Die Bibliothekare reagieren erleichtert: „Wir sind auf einem guten Weg“, erklärte die Präsidentin der American Library Association, Barbara Stripling, dem „Library Journal“. „Wir kommen voran und erwarten, dass wir gemeinsam mit den Verlagen die verbleibenden Probleme lösen werden“. Die Preise und Lizenzbedingungen für E-Books blieben aber ein ein komplexes Thema, dass man noch ausdiskutieren müsste.
- Hachette: Die E-Books von Hachette werden zeitgleich mit der Printausgabe veröffentlicht und für den Verleih freigegeben. Die Bibliothek zahlt für die digitale Lizenz den dreifachen Preis der Printausgabe; dieser orientiert sich an der teuersten Printausgabe (beispielsweise der Hardcover-Edition). Ist das E-Book vor über einem Jahr erschienen, halbiert sich der Preis. Die Bibliothek darf das E-Book unbegrenzt im Bestand haben – mit einer Einschränkung, die aus der analogen Welt übernommen wurde und für alle Verlage gilt: Ist das E-Book entliehen, darf es kein zweiter Nutzer ausleihen. Hachette will jährlich überprüfen, welche Auswirkungen und Konsequenzen der Verleih hat und behält sich weitere Änderungen vor.
- Random House: Der Verlag stellt Bibliotheken sämtliche digitalen Titel zur Verfügung, fordert allerdings (wie Hachette) teilweise den dreifachen Verkaufspreis von den Bibliotheken.

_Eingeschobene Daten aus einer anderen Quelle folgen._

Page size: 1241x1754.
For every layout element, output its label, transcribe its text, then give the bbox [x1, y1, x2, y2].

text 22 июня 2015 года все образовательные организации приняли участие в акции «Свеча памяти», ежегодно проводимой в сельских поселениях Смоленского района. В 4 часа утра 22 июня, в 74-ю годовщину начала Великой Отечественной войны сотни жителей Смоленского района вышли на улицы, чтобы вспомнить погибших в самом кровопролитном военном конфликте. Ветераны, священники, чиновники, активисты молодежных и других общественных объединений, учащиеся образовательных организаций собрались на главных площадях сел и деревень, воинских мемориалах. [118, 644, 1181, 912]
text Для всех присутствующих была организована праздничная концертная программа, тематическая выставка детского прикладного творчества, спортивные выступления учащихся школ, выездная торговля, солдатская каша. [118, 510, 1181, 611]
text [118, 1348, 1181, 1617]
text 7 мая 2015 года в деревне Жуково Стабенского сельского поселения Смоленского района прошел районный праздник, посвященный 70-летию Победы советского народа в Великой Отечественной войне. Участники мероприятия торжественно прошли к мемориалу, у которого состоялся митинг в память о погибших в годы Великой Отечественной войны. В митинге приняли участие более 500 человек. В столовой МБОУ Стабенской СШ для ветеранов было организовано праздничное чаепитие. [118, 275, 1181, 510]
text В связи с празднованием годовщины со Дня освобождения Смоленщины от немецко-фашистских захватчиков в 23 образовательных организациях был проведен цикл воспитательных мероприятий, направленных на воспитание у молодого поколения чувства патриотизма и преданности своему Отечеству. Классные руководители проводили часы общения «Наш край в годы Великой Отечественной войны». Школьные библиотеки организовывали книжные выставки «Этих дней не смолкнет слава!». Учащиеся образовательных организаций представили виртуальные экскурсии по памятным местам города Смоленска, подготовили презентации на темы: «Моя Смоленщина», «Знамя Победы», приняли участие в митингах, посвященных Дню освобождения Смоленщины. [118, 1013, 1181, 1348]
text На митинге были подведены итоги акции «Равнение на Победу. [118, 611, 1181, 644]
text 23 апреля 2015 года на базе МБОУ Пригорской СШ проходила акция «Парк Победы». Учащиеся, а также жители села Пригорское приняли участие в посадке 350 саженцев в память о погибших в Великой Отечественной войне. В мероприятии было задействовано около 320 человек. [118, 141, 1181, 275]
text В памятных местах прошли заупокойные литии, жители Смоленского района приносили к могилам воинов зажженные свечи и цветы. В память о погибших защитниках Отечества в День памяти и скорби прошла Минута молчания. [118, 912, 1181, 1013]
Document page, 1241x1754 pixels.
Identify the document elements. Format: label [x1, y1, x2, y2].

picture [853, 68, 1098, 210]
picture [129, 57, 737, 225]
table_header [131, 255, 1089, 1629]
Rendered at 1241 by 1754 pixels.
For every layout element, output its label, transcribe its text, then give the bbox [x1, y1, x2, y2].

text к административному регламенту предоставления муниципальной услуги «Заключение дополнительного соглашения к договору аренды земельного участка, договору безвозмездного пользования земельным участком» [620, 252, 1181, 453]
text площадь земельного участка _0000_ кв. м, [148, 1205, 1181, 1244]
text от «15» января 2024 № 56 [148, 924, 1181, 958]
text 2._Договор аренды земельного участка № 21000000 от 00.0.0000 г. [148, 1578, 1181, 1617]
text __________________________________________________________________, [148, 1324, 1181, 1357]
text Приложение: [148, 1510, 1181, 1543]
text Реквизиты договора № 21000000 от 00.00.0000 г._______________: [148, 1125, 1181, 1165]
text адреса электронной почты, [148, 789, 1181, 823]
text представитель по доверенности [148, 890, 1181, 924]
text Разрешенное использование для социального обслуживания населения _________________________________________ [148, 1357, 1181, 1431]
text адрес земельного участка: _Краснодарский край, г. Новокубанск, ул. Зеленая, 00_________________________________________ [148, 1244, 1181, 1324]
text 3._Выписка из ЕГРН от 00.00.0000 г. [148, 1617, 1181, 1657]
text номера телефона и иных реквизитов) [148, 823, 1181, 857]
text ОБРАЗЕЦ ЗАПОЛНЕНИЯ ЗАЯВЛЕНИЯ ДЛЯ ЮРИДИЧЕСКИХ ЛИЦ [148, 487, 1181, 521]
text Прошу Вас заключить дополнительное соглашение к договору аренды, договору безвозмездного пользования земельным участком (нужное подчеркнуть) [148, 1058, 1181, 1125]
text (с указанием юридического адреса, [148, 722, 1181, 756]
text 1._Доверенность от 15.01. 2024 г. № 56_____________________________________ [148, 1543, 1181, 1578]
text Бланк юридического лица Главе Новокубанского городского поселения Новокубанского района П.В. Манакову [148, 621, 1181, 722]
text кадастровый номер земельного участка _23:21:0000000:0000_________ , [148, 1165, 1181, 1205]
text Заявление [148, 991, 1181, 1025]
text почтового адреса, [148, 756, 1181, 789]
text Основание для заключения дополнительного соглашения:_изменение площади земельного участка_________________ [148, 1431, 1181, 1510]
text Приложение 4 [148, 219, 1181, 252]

- HarperCollins stellt all seine digitalen Titel für den Verleih zur Verfügung, wird ein E-Book aber öfter als 26 Mal verliehen, muss die Bibliothek eine neue Lizenz erwerben.
- Simon & Schuster: Simon & Schuster bietet zurzeit nur New Yorker Bibliotheken seine E-Books an, um die Auswirkungen auf den Markt zu testen. Die Lizenzen gelten nur für ein Jahr. Das Besondere: Während der Testphase können die Bibliotheken auch E-Books von Simon & Schuster über ihre Online-Portale verkaufen – so dass ein Nutzer, der nicht warten will, bis ein „entliehenes“ E-Book verfügbar ist, dieses direkt erwerben kann. Die Bibliothek erhält für jedes verkaufte E-Books eine Provision.
- Macmillan: Auch Macmillan ist noch in der Testphase und bietet zwei Jahre lang 1200 ältere E-Books von Minotour Books für den Verleih in Bibliotheken an, also ausschließlich E-Books der Genres Mystery und Krimi. Die Bibliotheken können die Titel 52 Mal verleihen, bevor sie eine neue Lizenz erwerben müssen.
Die Bibliotheken fordern deshalb einen gesicherten, freien Zugang zu allen verfügbaren E-Books, auch ohne Zustimmung der Verlage. Sicherstellen soll dies nach dem Willen des Deutschen Bibliotheksverbands (DBV) eine Änderung im Urheberrecht, die sich an die Schrankenregelung im Urheberrecht anlehnt, nach der gedruckte Bücher ohne Einwilligung des Rechteinhabers verliehen werden dürfen.
Eine übergreifende, einvernehmliche Lösung im Streit um den E-Book-Verleih in Bibliotheken ist vorerst nicht in Sicht: Gespräche zwischen Börsenverein und dem Deutschen Bibliotheksverband (DBV) wurden aus kartellrechtlichen Bedenken abgeblasen. Jetzt müssen die Verlage und Bibliotheken in Einzelgesprächen Lösungen erarbeiten. Doch auch die politischen Parteien wollen sich dem Thema annehmen und eine Änderung im Urheberrecht diskutieren (hier mehr).